- Apply what you read -
1) Do the following statements agree with the forum thread about attachments? Answer yes or no for each, quoting the words of the thread that decide it.
(a) The gallery in a user's profile is for pictures only.
(b) A chatroom has already been added to the site.
(c) PDF files can be attached when making a post.
2) Answer these questions from the forum thread about attachments:
(a) Which two services does Judith name when she suggests adding a messenger?
(b) How does the administrator say to send someone a link to an article by PM?
(c) In what format does Judith think her picture with sayings is saved?
3) Can you sum up the forum thread about attachments in three sentences?

# question on how things work attachments, etc rsvp



## jmsclayton (Sep 5, 2010)

HI

First off are the attachments in our personal thing for pics only. I have wanted to attach articles i want to share with someone in the personal email i call it

Also have you moderators etc thought about putting in a messenger thing like Facebook has and yahoo IM etc. 

I had another question and then i lost it. 

Will the attachments only take pics in the form of jpg or can it be anything like i have a pic that has sayings on it but it is in the form of pdf i think

Judith


----------



## Administrator (May 8, 2013)

In order
1. If you mean the gallery in your profile then yes. That is for pictures only.
2. If you are trying to PM someone a link to an article, simply copy the url into the message.
3. If there is enough interest in a chatroom, we can look into adding one to the site
4. Attachments when making a post can be a variety of types and pdf is included in that list.

Think that's all of it :smile2:

Kevin


----------



## jmsclayton (Sep 5, 2010)

I need clarity on some of this below. 


in order
1. If you mean the gallery in your profile then yes. That is for pictures only.
2. If you are trying to PM someone a link to an article, simply copy the url into the message.

- Excerpted data -
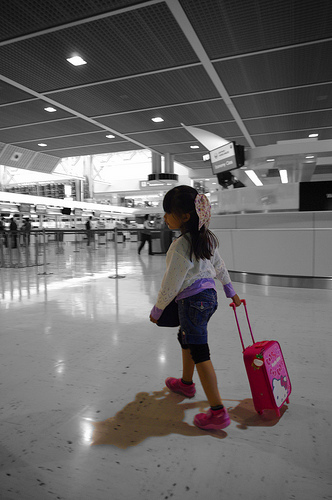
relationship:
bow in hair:
[192, 184, 214, 229] [161, 180, 223, 265]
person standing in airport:
[9, 218, 18, 251] [4, 2, 329, 492]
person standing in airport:
[84, 215, 92, 246] [4, 2, 329, 492]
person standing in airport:
[22, 217, 31, 245] [4, 2, 329, 492]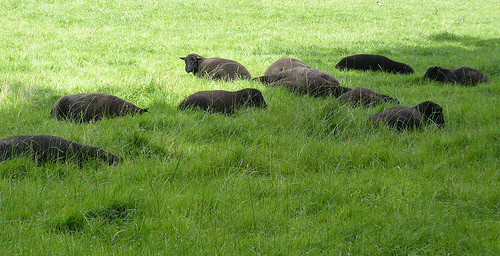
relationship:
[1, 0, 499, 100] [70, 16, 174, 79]
light hitting grass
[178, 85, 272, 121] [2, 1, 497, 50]
cow laying on grass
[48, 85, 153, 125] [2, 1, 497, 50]
cow laying on grass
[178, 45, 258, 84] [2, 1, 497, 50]
cow laying on grass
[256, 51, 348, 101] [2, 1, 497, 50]
cow laying on grass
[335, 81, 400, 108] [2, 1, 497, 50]
cow laying on grass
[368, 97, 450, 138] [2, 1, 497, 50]
cow laying on grass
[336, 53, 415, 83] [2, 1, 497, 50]
cow laying on grass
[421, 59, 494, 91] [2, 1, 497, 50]
cow laying on grass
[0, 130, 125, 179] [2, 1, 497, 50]
cow laying on grass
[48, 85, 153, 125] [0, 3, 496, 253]
cow laying on grass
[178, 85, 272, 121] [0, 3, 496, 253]
cow laying in grass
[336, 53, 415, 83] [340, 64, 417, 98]
cow laying on grass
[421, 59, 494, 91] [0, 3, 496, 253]
cow laying on grass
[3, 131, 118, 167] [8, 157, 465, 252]
animal laying in grass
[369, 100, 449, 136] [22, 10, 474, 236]
animal laying in grass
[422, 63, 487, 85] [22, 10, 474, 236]
animal laying in grass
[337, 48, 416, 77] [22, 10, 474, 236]
animal laying in grass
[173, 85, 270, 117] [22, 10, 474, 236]
animal laying in grass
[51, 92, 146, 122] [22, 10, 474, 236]
animal laying in grass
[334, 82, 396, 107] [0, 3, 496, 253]
animal laying in grass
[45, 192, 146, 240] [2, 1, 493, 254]
area in field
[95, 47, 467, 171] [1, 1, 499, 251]
animals laying on ground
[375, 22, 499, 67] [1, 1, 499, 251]
shadows on ground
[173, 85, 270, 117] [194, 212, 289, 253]
animal on grass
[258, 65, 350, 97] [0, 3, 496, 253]
animal on grass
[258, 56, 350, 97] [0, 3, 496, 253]
animal on grass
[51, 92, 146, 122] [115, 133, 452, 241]
animal on grass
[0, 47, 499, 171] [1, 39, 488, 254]
animals in shade'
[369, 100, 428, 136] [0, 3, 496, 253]
animal in grass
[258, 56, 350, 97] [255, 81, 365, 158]
animal in grass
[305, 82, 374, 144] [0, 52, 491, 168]
grass by animals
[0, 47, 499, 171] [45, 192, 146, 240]
animals in area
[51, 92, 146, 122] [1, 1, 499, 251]
animal on ground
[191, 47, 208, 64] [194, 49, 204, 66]
tag on ear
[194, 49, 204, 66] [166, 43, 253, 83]
ear on animal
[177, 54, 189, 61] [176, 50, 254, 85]
ear on sheep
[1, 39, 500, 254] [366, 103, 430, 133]
shade' on animal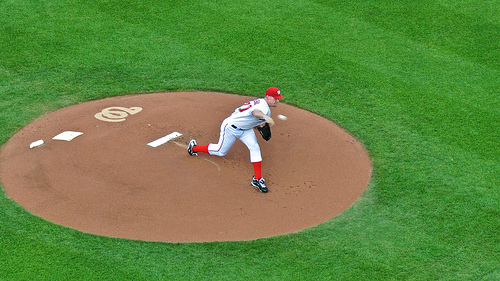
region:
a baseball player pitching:
[100, 25, 339, 182]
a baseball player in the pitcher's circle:
[133, 16, 410, 274]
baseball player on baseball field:
[117, 5, 412, 272]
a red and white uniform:
[171, 40, 333, 204]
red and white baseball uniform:
[123, 52, 385, 209]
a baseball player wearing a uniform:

- Answers per task -
1)
(a) Yes: "That is for pictures only."
(b) No: "If there is enough interest in a chatroom, we can look into adding one to the site"
(c) Yes: "pdf is included in that list."

2)
(a) Facebook and Yahoo IM
(b) Copy the URL into the message.
(c) PDF

3) Judith asks whether attachments in personal messages are for pictures only, suggests a messenger like those of Facebook and Yahoo IM, and asks whether attachments must be jpg, since her picture with sayings may be a pdf. Kevin, the administrator, replies that the profile gallery is for pictures only, that an article link can be sent by copying its URL into a PM, that a chatroom could be added if there is enough interest, and that post attachments can be of various types, including pdf. Judith then says she needs clarity on the first two of these points.